“I hadn’t thought,” Ruby said.
“Nobody thinks anymore,” Mr. Jerger complained.
“I got to be going.”
“Yes, it’s been found,” Mr. Jerger said.
“Where at?” Ruby asked.
—“A Stroke of Good Fortune,” by Flannery O’Connor
While I was sitting at my desk in the back reading the big city newspaper while exams were being taken by more victims of learning, Beauregard walked in to turn in his textbook.
We exchanged pleasantries, but I didn’t ask Beauregard where he should really be right now … what exam should he be taking right now … because sometimes, honestly, you don’t want to know. You just don’t want to know and it feels pretty good when you get to the point in your experience as a teacher when you know when you don’t want to know something.
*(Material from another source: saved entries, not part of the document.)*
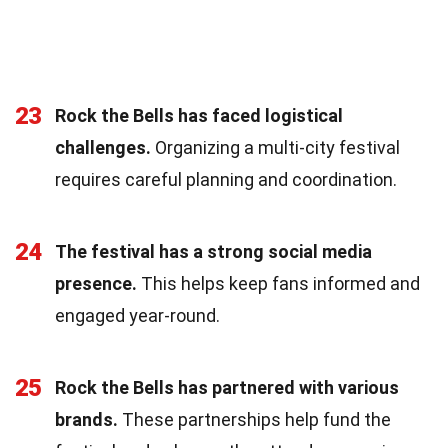
23
Rock the Bells has faced logistical
challenges.
Organizing a multi-city festival
requires careful planning and coordination.
24
The festival has a strong social media
presence.
This helps keep fans informed and
engaged year-round.
25
Rock the Bells has partnered with various
brands.
These partnerships help fund the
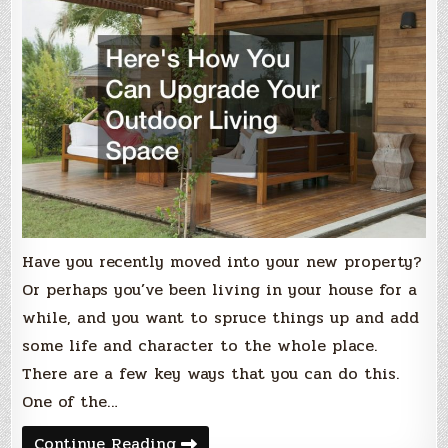
Have you recently moved into your new property?
Or perhaps you’ve been living in your house for a
while, and you want to spruce things up and add
some life and character to the whole place.
There are a few key ways that you can do this.
One of the…
Heres
Continue Reading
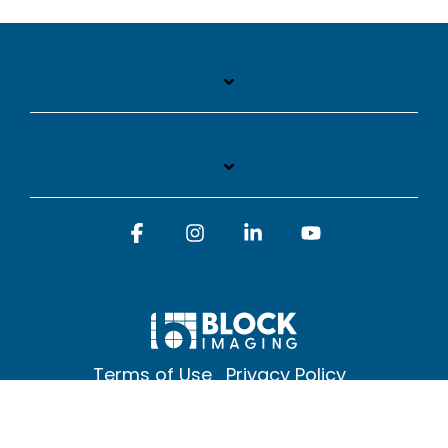
Facebook
Instagram
Linkedin
YouTube
Terms of Use
Privacy Policy
© 2026 Block Imaging Inc, | 1845 Cedar St. Holt. MI 48842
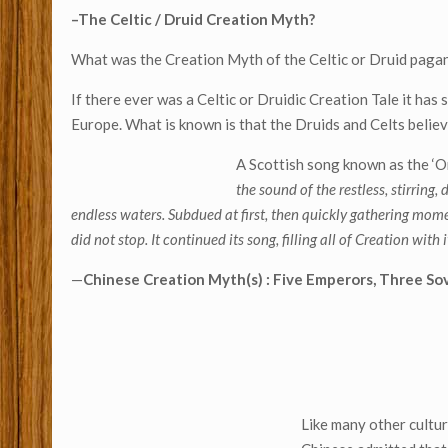
–The Celtic / Druid Creation Myth?
What was the Creation Myth of the Celtic or Druid pagan
If there ever was a Celtic or Druidic Creation Tale it has 
Europe. What is known is that the Druids and Celts believ
A Scottish song known as the ‘Or
the sound of the restless, stirring
endless waters. Subdued at first, then quickly gathering mom
did not stop. It continued its song, filling all of Creation wit
—
Chinese Creation Myth(s) : Five Emperors, Three S
Like many other cultur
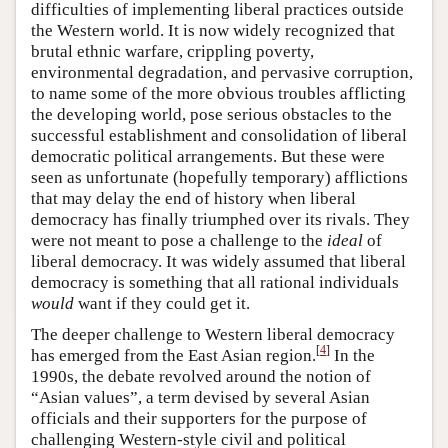
difficulties of implementing liberal practices outside
the Western world. It is now widely recognized that
brutal ethnic warfare, crippling poverty,
environmental degradation, and pervasive corruption,
to name some of the more obvious troubles afflicting
the developing world, pose serious obstacles to the
successful establishment and consolidation of liberal
democratic political arrangements. But these were
seen as unfortunate (hopefully temporary) afflictions
that may delay the end of history when liberal
democracy has finally triumphed over its rivals. They
were not meant to pose a challenge to the
ideal
of
liberal democracy. It was widely assumed that liberal
democracy is something that all rational individuals
would
want if they could get it.
The deeper challenge to Western liberal democracy
[
4
]
has emerged from the East Asian region.
In the
1990s, the debate revolved around the notion of
“Asian values”, a term devised by several Asian
officials and their supporters for the purpose of
challenging Western-style civil and political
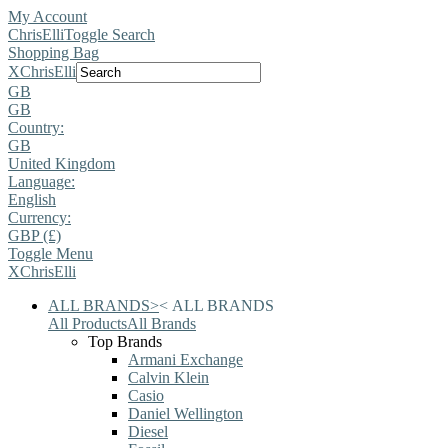
My Account
ChrisElli
Toggle Search
Shopping Bag
X
ChrisElli
GB
GB
Country:
GB
United Kingdom
Language:
English
Currency:
GBP (£)
Toggle Menu
X
ChrisElli
ALL BRANDS
>
<
ALL BRANDS
All Products
All Brands
Top Brands
Armani Exchange
Calvin Klein
Casio
Daniel Wellington
Diesel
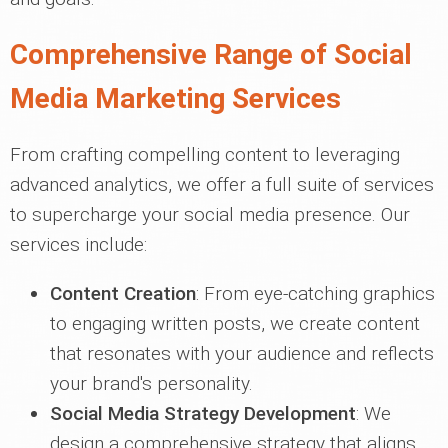
Comprehensive Range of Social
Media Marketing Services
From crafting compelling content to leveraging
advanced analytics, we offer a full suite of services
to supercharge your social media presence. Our
services include:
Content Creation
: From eye-catching graphics
to engaging written posts, we create content
that resonates with your audience and reflects
your brand's personality.
Social Media Strategy Development
: We
design a comprehensive strategy that aligns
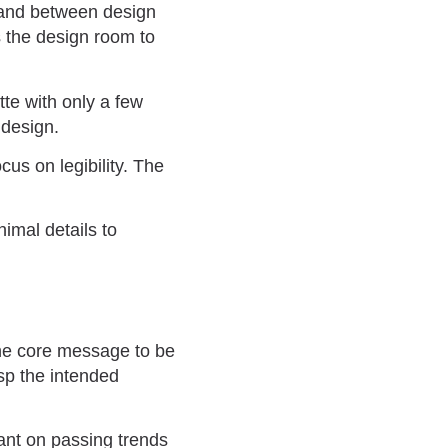
 and between design
 the design room to
tte with only a few
 design.
us on legibility. The
imal details to
the core message to be
sp the intended
iant on passing trends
Beauregard said even though he doesn’t know how to speak or understand the Cherokee language could he have unlimited access to The Globe of Happiness anyway for the rest of his life, please.
Beauregard said please. He really did.
While five other Georgia History scholars watched us, with jaws dropped, I granted unlimited access to The Globe of Happiness to Beauregard for the rest of his life, because he said please, and then I thought to ask where he was going to school next year for ninth grade.
He said right here. Beauregard said he’d been coming to this school since first grade and there wasn’t any reason to change things now.